TEXTE FOURNI:
:::::

Brésil, cinéma & politique
Le Brésil entre aujourd’hui dans une nouvelle ère politique. Les films qui constituent le programme Brésil, cinéma et politique, ont été choisis pour s’articuler comme un puzzle et composer un paysage du Brésil contemporain dans toute sa complexité. La crise politique a consolidé un coup d’État comme moyen d’imposer un agenda néolibéral qui avait été défait lors des quatre dernières élections et qui a ouvert la voie à l’élection de Jair Bolsonaro en 2018. Avant cela pourtant, certaines politiques sociales inclusives des gouvernements précédents avaient déjà profondément transformé le pays. Par exemple, la politique des quotas a permis d’accroître la diversité raciale dans les universités publiques et s’est consolidée comme un mécanisme important de réparation historique dans le pays. Les positionnements politiques du focus sont délibérément forts : la fracture sociale engendre la nécessaire lutte des classes (Une seconde mère) et la lutte contre les violences faites aux femmes prend des chemins surprenants pour inviter à refonder les imaginaires (Règle 34). La dénonciation pointilleuse du procès qui a condamné Lula dévoile les coulisses d’une machination orchestrée pour discréditer la gauche et aider l’extrême droite de Bolsonaro à accéder au pouvoir (Amigo secreto). Au film de Glauber Rocha, Le Dieu noir et le diable blond, dont la copie restaurée vient d’être présentée à Cannes, vient répondre l’œuvre méconnue d’Andrea Tonacci, récit de l’extinction des premiers peuples des terres brésiliennes (Serras da desordem). Radical et sans concession, Mata seco em chamas est en lui-même une rébellion et une résistance, pour faire de la politique librement, pour faire entendre la voix forte et fragile des damnées de la terre. La voie est maintenant ouverte aux cinéastes noir·es : l’état du Minas Gerais est devenue terre de création cinématographique (Cabeça de negô et Um dia com Jerusa) et la lutte contre l’oppression raciale sonne haut et fort en cinéma. Ce cinéma polyphonique offre au public des histoires de rébellion et de résistance, de fantaisie et d’humanité.

:::::

Dans le texte sur le cinéma brésilien, quel film dénonce le procès qui a condamné Lula ? Ces lignes proviennent d'une source distincte du texte sur le cinéma brésilien.

:::::

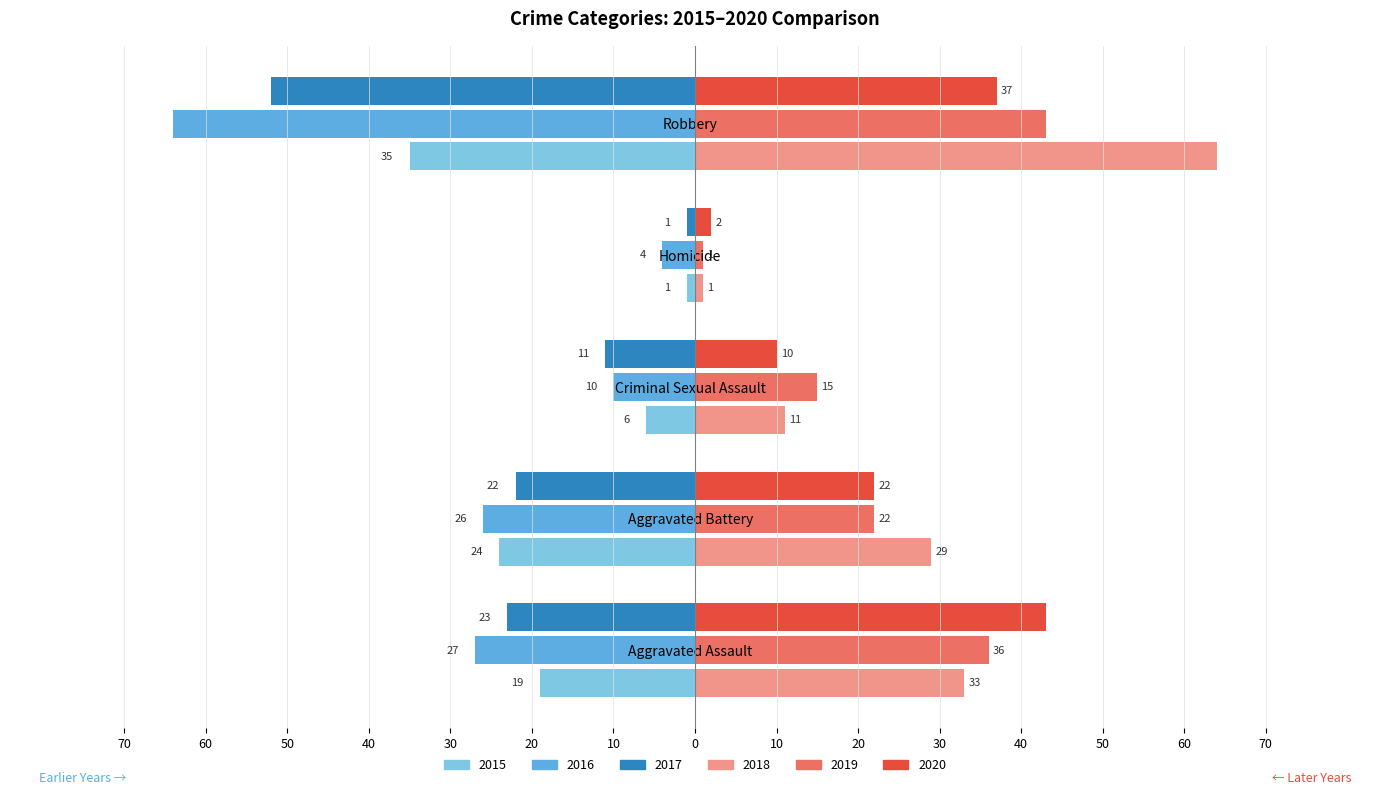

Is the value of 2018 at Aggravated Assault greater than the value of 2015 at Aggravated Assault?

Yes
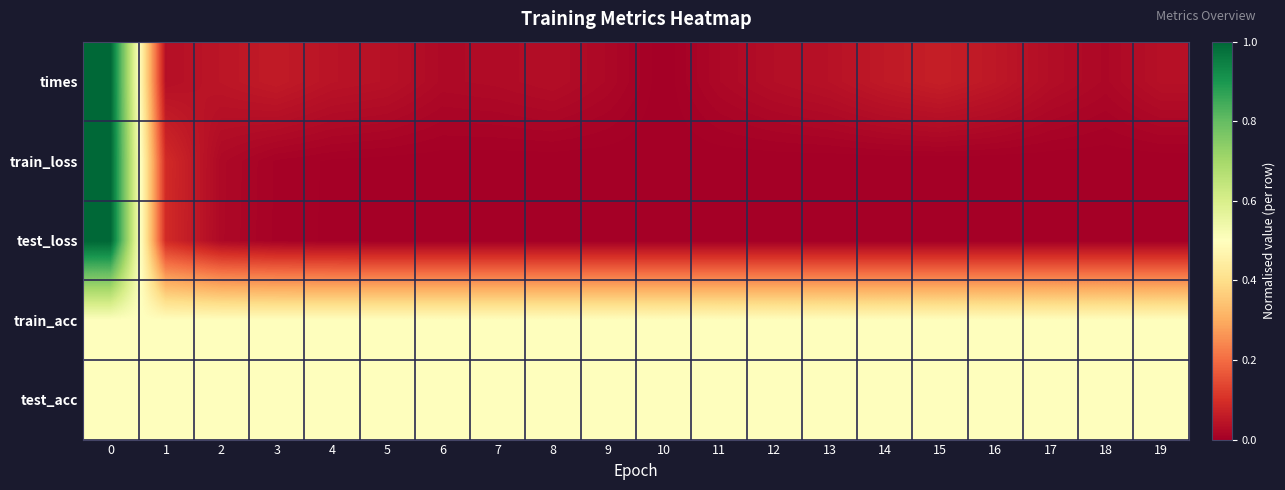

How many categories are shown in the chart?

20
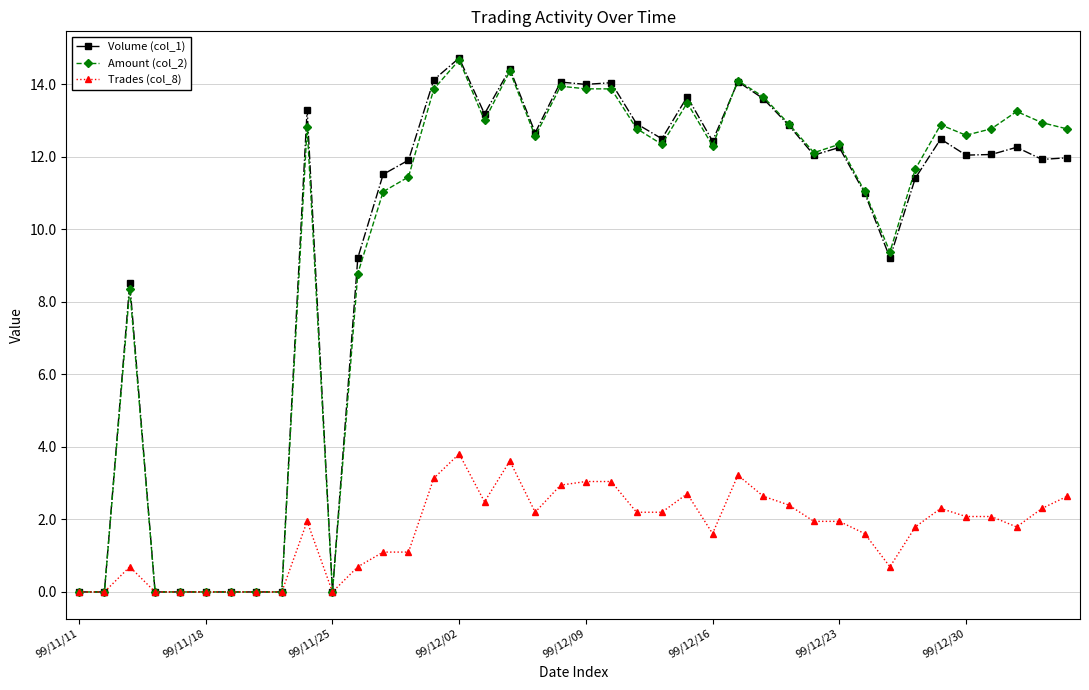

What is the value of the Amount (col_2) point at the 20th from the left?

13.9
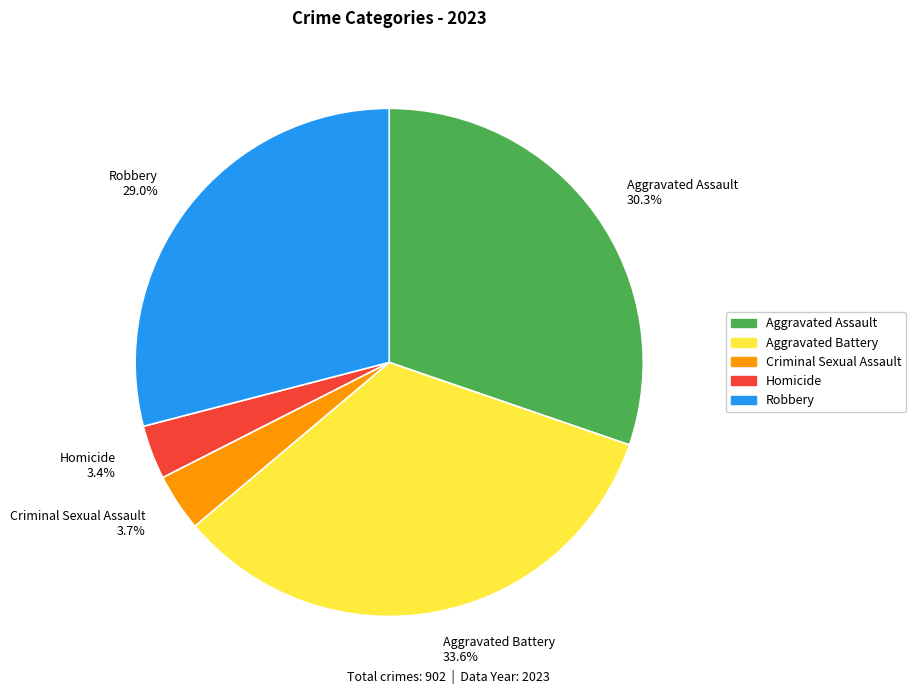

Which category has the biggest portion of the pie?

Aggravated Battery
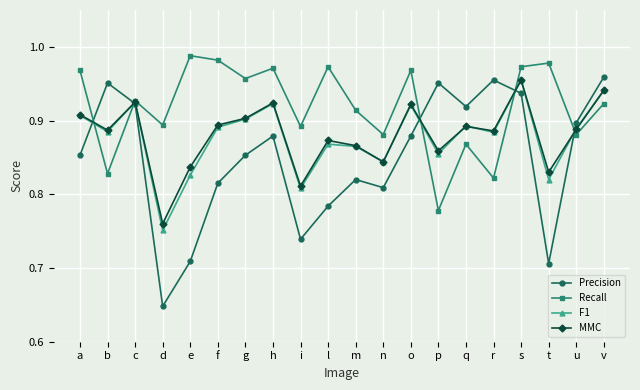

How many MMC values are between 0 and 1?

20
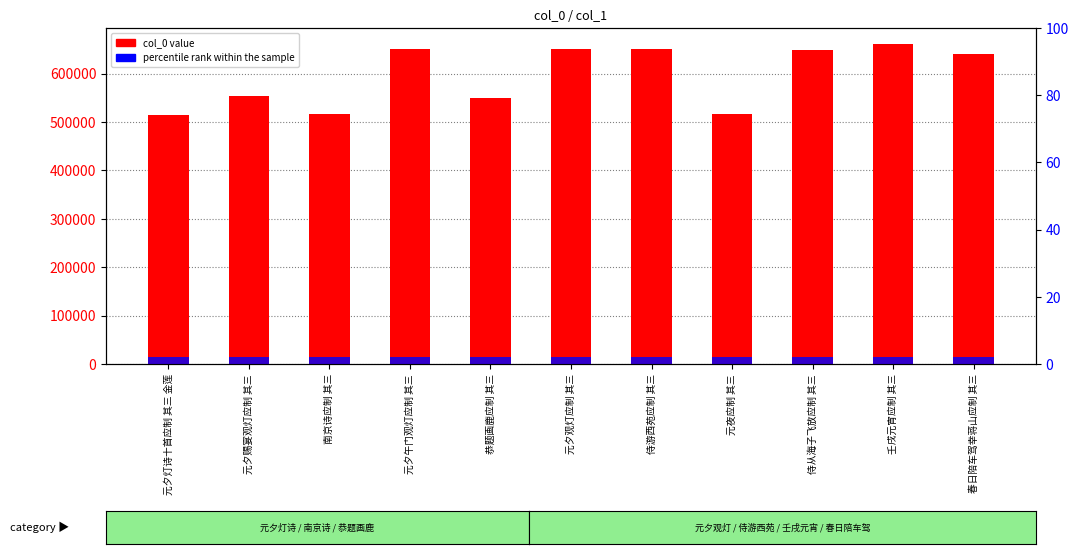

Read the percentile rank within the sample value at 春日陪车驾幸蒋山应制 其三.

2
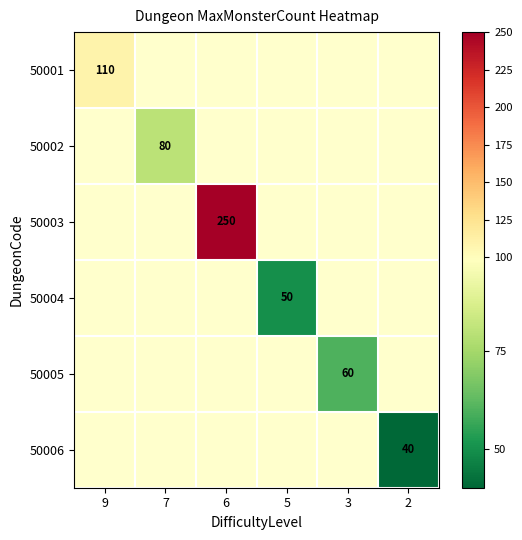

True or false: 50001 has a value of 54 at 9.

False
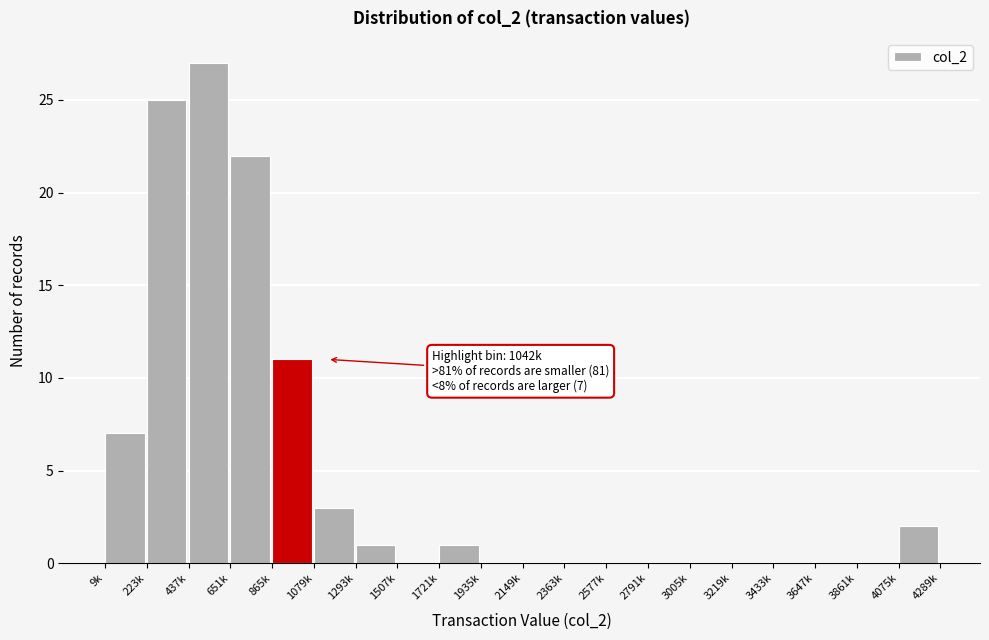

Reading right to left, transcribe all the data shown in this chart.

4075k=2	3861k=0	3647k=0	3433k=0	3219k=0	3005k=0	2791k=0	2577k=0	2363k=0	2149k=0	1935k=0	1721k=1	1507k=0	1293k=1	1079k=3	865k=11	651k=22	437k=27	223k=25	9k=7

:::::

RÉPONSE RÉDIGÉE: Amigo secreto.